*** Opening EXCERPTED RECORDS ***
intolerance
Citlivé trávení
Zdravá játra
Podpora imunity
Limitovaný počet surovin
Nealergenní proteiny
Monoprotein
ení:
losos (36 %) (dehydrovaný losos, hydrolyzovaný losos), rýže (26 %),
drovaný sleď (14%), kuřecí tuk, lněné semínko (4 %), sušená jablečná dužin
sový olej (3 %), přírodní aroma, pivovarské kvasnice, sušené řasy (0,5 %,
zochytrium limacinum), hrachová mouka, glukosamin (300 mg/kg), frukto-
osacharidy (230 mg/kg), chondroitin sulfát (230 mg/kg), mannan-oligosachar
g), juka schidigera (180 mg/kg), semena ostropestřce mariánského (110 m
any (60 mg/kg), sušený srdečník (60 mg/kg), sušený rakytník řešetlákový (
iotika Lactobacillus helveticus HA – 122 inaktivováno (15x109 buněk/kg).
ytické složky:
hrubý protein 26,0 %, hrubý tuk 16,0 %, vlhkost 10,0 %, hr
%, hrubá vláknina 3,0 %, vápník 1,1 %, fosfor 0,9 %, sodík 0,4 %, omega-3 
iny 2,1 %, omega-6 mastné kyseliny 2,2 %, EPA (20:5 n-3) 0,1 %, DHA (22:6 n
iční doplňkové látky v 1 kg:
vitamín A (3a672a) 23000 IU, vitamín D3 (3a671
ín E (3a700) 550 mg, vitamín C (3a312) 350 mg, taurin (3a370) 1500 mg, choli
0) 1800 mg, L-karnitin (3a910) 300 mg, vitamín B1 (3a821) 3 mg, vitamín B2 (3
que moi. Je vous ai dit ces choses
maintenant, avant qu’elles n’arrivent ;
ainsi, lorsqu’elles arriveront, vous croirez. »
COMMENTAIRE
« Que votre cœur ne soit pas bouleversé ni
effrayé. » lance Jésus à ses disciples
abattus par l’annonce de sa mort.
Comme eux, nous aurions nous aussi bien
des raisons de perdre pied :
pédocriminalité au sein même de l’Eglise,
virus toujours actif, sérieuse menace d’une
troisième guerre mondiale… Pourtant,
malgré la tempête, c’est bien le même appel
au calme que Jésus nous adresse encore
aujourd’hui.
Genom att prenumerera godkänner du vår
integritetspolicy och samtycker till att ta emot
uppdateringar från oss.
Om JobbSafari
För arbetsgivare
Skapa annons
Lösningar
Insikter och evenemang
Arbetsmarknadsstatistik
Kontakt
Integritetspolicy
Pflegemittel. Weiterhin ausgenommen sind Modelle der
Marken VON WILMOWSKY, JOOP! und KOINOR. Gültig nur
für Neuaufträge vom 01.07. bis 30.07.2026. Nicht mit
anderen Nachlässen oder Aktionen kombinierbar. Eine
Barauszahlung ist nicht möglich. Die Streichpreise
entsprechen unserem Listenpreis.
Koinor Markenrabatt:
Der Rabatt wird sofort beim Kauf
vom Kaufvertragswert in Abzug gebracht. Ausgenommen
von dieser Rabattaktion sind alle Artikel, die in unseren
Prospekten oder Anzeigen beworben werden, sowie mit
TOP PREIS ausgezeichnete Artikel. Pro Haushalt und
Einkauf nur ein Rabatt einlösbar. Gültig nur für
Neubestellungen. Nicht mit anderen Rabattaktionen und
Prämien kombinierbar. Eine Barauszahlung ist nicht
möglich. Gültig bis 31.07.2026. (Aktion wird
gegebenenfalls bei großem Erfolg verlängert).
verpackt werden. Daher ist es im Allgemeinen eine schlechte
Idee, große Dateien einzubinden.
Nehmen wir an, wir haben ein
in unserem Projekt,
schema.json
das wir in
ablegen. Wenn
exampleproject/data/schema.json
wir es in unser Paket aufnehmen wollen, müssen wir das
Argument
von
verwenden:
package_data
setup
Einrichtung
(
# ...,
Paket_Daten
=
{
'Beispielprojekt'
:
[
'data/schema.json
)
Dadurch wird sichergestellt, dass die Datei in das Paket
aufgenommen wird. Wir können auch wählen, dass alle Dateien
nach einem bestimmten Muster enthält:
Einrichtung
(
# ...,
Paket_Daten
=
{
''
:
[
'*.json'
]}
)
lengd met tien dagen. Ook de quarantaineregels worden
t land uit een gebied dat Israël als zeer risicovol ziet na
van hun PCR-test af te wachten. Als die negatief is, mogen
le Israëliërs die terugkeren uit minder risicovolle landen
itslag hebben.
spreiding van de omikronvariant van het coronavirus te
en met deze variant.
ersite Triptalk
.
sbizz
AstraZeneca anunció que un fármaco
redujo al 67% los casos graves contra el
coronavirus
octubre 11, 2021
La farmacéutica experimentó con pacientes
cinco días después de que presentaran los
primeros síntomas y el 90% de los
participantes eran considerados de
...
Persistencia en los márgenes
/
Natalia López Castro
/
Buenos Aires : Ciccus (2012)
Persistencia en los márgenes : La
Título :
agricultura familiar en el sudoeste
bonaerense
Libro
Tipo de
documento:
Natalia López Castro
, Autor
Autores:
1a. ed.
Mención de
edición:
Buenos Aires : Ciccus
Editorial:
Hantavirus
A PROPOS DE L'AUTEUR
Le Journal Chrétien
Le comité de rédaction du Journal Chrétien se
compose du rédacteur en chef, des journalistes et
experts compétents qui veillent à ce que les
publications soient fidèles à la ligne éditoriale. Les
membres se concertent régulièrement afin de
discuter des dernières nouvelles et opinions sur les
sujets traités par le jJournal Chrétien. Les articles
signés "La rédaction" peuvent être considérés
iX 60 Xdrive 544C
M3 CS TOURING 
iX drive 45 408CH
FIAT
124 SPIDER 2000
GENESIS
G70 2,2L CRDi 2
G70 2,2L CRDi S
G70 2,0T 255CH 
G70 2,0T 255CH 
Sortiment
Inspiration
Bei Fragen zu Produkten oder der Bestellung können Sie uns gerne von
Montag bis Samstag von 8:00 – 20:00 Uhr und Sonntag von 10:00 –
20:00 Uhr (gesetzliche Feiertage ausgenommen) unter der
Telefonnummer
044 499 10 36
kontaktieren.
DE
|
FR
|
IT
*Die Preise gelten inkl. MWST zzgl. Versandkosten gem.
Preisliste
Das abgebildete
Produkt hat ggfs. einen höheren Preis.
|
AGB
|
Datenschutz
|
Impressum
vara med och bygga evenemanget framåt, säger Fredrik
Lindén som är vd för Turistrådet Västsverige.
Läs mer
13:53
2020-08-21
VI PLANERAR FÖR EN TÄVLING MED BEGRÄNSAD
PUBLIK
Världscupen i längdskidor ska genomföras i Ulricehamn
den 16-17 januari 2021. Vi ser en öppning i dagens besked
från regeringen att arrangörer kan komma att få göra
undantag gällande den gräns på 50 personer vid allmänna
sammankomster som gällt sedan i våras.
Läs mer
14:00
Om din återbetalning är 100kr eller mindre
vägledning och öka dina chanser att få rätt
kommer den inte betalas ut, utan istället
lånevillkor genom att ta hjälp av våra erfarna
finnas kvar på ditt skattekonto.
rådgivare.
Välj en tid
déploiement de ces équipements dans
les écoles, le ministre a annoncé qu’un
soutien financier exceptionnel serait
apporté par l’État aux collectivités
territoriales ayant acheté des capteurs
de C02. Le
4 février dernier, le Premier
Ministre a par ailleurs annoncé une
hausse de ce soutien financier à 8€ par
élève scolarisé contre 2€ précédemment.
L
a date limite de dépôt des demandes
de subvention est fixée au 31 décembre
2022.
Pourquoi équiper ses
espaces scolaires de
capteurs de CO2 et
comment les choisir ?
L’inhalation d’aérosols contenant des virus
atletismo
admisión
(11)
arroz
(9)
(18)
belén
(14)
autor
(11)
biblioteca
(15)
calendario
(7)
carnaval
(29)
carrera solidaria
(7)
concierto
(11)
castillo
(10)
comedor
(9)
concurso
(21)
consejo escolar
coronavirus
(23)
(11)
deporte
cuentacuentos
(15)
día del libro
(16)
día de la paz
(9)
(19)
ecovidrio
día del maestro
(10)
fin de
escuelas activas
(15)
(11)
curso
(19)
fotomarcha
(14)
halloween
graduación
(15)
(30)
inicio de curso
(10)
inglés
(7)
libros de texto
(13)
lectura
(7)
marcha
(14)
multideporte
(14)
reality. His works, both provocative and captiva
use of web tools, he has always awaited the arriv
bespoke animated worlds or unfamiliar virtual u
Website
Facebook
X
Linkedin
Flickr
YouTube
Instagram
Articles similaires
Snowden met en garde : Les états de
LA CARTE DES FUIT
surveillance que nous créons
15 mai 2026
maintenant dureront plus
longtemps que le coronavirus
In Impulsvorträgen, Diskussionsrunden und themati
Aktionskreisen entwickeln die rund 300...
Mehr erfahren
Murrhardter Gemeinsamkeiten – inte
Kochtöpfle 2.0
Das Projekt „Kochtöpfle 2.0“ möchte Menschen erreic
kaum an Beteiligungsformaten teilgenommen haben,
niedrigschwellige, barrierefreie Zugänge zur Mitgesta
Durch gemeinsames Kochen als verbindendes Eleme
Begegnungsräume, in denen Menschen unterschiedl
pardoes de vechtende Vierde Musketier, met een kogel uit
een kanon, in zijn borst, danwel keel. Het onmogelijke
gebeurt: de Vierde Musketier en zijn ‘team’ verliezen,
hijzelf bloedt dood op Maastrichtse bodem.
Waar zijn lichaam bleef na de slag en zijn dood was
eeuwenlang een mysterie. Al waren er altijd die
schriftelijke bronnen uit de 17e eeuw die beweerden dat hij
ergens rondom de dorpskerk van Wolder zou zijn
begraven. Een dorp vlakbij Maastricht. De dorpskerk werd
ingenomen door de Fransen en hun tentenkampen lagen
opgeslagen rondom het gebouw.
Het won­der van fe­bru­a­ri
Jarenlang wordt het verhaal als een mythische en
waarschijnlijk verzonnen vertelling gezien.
*** Closing EXCERPTED RECORDS ***
[WORK ITEM]: From the records above, pull every line that carries the word "können".

[WRITTEN RESPONSE]:
aufgenommen wird. Wir können auch wählen, dass alle Dateien
Bei Fragen zu Produkten oder der Bestellung können Sie uns gerne von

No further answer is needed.